*Work to be completed*.
Give every line of the records below as a JSON list of strings, one string per line, and leave out any blank lines.

*Records to use*.

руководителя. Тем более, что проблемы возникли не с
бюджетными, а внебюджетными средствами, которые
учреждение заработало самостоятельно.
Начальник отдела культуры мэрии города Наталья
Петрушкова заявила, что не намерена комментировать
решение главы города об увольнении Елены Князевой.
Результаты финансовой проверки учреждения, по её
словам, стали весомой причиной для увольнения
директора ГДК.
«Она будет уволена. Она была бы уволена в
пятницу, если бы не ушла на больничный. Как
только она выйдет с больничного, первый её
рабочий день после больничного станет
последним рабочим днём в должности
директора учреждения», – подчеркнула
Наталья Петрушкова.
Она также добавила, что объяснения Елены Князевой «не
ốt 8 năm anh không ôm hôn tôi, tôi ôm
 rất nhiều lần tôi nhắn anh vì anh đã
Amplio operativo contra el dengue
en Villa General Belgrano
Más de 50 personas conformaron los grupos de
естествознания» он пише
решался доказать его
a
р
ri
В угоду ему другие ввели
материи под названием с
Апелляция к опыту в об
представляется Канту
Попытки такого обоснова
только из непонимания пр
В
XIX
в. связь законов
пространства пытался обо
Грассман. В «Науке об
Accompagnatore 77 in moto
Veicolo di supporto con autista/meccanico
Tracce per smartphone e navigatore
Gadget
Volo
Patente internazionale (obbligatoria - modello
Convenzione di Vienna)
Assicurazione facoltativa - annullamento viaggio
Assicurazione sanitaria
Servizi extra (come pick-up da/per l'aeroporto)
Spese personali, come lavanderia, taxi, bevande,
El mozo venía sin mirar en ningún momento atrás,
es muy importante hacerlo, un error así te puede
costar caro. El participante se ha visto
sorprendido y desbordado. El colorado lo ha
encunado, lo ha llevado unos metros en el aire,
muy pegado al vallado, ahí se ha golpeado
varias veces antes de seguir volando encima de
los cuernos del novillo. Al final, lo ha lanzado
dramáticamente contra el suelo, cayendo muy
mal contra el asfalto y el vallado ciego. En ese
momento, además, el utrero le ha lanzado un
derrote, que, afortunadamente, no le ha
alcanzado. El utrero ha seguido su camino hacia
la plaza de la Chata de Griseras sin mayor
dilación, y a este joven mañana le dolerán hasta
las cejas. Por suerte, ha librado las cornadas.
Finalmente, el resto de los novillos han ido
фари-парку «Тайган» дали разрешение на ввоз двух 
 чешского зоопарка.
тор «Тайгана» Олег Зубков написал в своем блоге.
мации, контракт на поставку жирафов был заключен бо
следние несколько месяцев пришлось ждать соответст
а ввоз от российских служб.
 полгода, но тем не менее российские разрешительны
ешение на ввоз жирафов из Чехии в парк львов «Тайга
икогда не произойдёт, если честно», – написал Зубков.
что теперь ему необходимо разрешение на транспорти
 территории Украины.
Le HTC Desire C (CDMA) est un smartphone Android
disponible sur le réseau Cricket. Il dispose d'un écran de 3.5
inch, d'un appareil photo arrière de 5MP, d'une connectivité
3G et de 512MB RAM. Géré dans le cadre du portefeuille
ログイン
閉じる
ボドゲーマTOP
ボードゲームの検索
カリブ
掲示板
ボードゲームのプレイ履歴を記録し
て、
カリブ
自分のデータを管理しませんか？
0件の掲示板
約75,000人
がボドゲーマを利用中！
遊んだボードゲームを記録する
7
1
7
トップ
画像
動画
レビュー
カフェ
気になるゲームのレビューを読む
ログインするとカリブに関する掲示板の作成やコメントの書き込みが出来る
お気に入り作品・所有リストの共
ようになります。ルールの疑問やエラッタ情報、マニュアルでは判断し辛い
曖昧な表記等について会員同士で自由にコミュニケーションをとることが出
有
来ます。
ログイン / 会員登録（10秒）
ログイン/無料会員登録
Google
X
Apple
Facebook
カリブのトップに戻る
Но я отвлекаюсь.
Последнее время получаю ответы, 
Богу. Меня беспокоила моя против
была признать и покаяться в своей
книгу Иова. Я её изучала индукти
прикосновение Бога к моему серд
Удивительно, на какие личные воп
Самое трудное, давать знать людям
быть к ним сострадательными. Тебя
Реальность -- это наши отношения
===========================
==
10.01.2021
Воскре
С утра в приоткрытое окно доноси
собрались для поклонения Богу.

*Output of the exercise*.
[
  "руководителя. Тем более, что проблемы возникли не с",
  "бюджетными, а внебюджетными средствами, которые",
  "учреждение заработало самостоятельно.",
  "Начальник отдела культуры мэрии города Наталья",
  "Петрушкова заявила, что не намерена комментировать",
  "решение главы города об увольнении Елены Князевой.",
  "Результаты финансовой проверки учреждения, по её",
  "словам, стали весомой причиной для увольнения",
  "директора ГДК.",
  "«Она будет уволена. Она была бы уволена в",
  "пятницу, если бы не ушла на больничный. Как",
  "только она выйдет с больничного, первый её",
  "рабочий день после больничного станет",
  "последним рабочим днём в должности",
  "директора учреждения», – подчеркнула",
  "Наталья Петрушкова.",
  "Она также добавила, что объяснения Елены Князевой «не",
  "ốt 8 năm anh không ôm hôn tôi, tôi ôm",
  " rất nhiều lần tôi nhắn anh vì anh đã",
  "Amplio operativo contra el dengue",
  "en Villa General Belgrano",
  "Más de 50 personas conformaron los grupos de",
  "естествознания» он пише",
  "решался доказать его",
  "a",
  "р",
  "ri",
  "В угоду ему другие ввели",
  "материи под названием с",
  "Апелляция к опыту в об",
  "представляется Канту",
  "Попытки такого обоснова",
  "только из непонимания пр",
  "В",
  "XIX",
  "в. связь законов",
  "пространства пытался обо",
  "Грассман. В «Науке об",
  "Accompagnatore 77 in moto",
  "Veicolo di supporto con autista/meccanico",
  "Tracce per smartphone e navigatore",
  "Gadget",
  "Volo",
  "Patente internazionale (obbligatoria - modello",
  "Convenzione di Vienna)",
  "Assicurazione facoltativa - annullamento viaggio",
  "Assicurazione sanitaria",
  "Servizi extra (come pick-up da/per l'aeroporto)",
  "Spese personali, come lavanderia, taxi, bevande,",
  "El mozo venía sin mirar en ningún momento atrás,",
  "es muy importante hacerlo, un error así te puede",
  "costar caro. El participante se ha visto",
  "sorprendido y desbordado. El colorado lo ha",
  "encunado, lo ha llevado unos metros en el aire,",
  "muy pegado al vallado, ahí se ha golpeado",
  "varias veces antes de seguir volando encima de",
  "los cuernos del novillo. Al final, lo ha lanzado",
  "dramáticamente contra el suelo, cayendo muy",
  "mal contra el asfalto y el vallado ciego. En ese",
  "momento, además, el utrero le ha lanzado un",
  "derrote, que, afortunadamente, no le ha",
  "alcanzado. El utrero ha seguido su camino hacia",
  "la plaza de la Chata de Griseras sin mayor",
  "dilación, y a este joven mañana le dolerán hasta",
  "las cejas. Por suerte, ha librado las cornadas.",
  "Finalmente, el resto de los novillos han ido",
  "фари-парку «Тайган» дали разрешение на ввоз двух ",
  " чешского зоопарка.",
  "тор «Тайгана» Олег Зубков написал в своем блоге.",
  "мации, контракт на поставку жирафов был заключен бо",
  "следние несколько месяцев пришлось ждать соответст",
  "а ввоз от российских служб.",
  " полгода, но тем не менее российские разрешительны",
  "ешение на ввоз жирафов из Чехии в парк львов «Тайга",
  "икогда не произойдёт, если честно», – написал Зубков.",
  "что теперь ему необходимо разрешение на транспорти",
  " территории Украины.",
  "Le HTC Desire C (CDMA) est un smartphone Android",
  "disponible sur le réseau Cricket. Il dispose d'un écran de 3.5",
  "inch, d'un appareil photo arrière de 5MP, d'une connectivité",
  "3G et de 512MB RAM. Géré dans le cadre du portefeuille",
  "ログイン",
  "閉じる",
  "ボドゲーマTOP",
  "ボードゲームの検索",
  "カリブ",
  "掲示板",
  "ボードゲームのプレイ履歴を記録し",
  "て、",
  "カリブ",
  "自分のデータを管理しませんか？",
  "0件の掲示板",
  "約75,000人",
  "がボドゲーマを利用中！",
  "遊んだボードゲームを記録する",
  "7",
  "1",
  "7",
  "トップ",
  "画像",
  "動画",
  "レビュー",
  "カフェ",
  "気になるゲームのレビューを読む",
  "ログインするとカリブに関する掲示板の作成やコメントの書き込みが出来る",
  "お気に入り作品・所有リストの共",
  "ようになります。ルールの疑問やエラッタ情報、マニュアルでは判断し辛い",
  "曖昧な表記等について会員同士で自由にコミュニケーションをとることが出",
  "有",
  "来ます。",
  "ログイン / 会員登録（10秒）",
  "ログイン/無料会員登録",
  "Google",
  "X",
  "Apple",
  "Facebook",
  "カリブのトップに戻る",
  "Но я отвлекаюсь.",
  "Последнее время получаю ответы, ",
  "Богу. Меня беспокоила моя против",
  "была признать и покаяться в своей",
  "книгу Иова. Я её изучала индукти",
  "прикосновение Бога к моему серд",
  "Удивительно, на какие личные воп",
  "Самое трудное, давать знать людям",
  "быть к ним сострадательными. Тебя",
  "Реальность -- это наши отношения",
  "===========================",
  "==",
  "10.01.2021",
  "Воскре",
  "С утра в приоткрытое окно доноси",
  "собрались для поклонения Богу."
]